## AIM OF THE EXERCISE
The answer must be one number: how many lines in the records below contain the string "Mondays".

## RAW DATA
********************

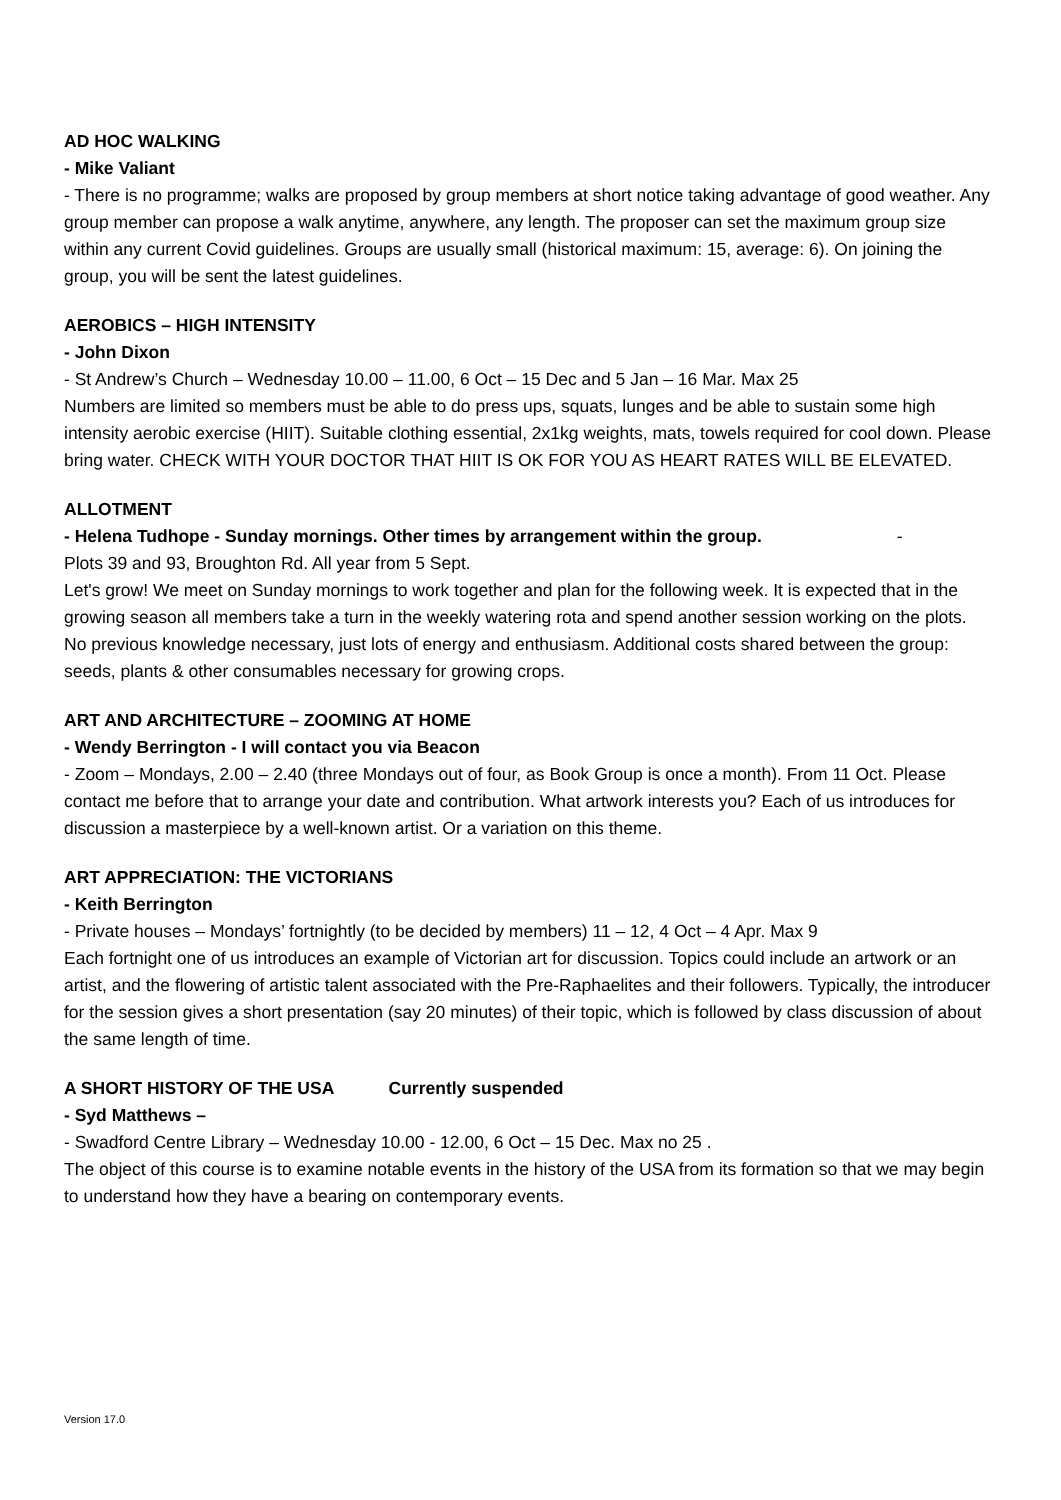AD HOC WALKING
- Mike Valiant
- There is no programme; walks are proposed by group members at short notice taking advantage of good weather. Any group member can propose a walk anytime, anywhere, any length. The proposer can set the maximum group size within any current Covid guidelines. Groups are usually small (historical maximum: 15, average: 6). On joining the group, you will be sent the latest guidelines.
AEROBICS – HIGH INTENSITY
- John Dixon
- St Andrew’s Church – Wednesday 10.00 – 11.00, 6 Oct – 15 Dec and 5 Jan – 16 Mar. Max 25
Numbers are limited so members must be able to do press ups, squats, lunges and be able to sustain some high intensity aerobic exercise (HIIT). Suitable clothing essential, 2x1kg weights, mats, towels required for cool down. Please bring water. CHECK WITH YOUR DOCTOR THAT HIIT IS OK FOR YOU AS HEART RATES WILL BE ELEVATED.
ALLOTMENT
- Helena Tudhope - Sunday mornings. Other times by arrangement within the group. -
Plots 39 and 93, Broughton Rd. All year from 5 Sept.
Let's grow! We meet on Sunday mornings to work together and plan for the following week. It is expected that in the growing season all members take a turn in the weekly watering rota and spend another session working on the plots. No previous knowledge necessary, just lots of energy and enthusiasm. Additional costs shared between the group: seeds, plants & other consumables necessary for growing crops.
ART AND ARCHITECTURE – ZOOMING AT HOME
- Wendy Berrington - I will contact you via Beacon
- Zoom – Mondays, 2.00 – 2.40 (three Mondays out of four, as Book Group is once a month). From 11 Oct. Please contact me before that to arrange your date and contribution. What artwork interests you? Each of us introduces for discussion a masterpiece by a well-known artist. Or a variation on this theme.
ART APPRECIATION: THE VICTORIANS
- Keith Berrington
- Private houses – Mondays’ fortnightly (to be decided by members) 11 – 12, 4 Oct – 4 Apr. Max 9
Each fortnight one of us introduces an example of Victorian art for discussion. Topics could include an artwork or an artist, and the flowering of artistic talent associated with the Pre-Raphaelites and their followers. Typically, the introducer for the session gives a short presentation (say 20 minutes) of their topic, which is followed by class discussion of about the same length of time.
A SHORT HISTORY OF THE USA Currently suspended
- Syd Matthews –
- Swadford Centre Library – Wednesday 10.00 - 12.00, 6 Oct – 15 Dec. Max no 25 .
The object of this course is to examine notable events in the history of the USA from its formation so that we may begin to understand how they have a bearing on contemporary events.
Version 17.0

********************

## ANSWER SECTION
2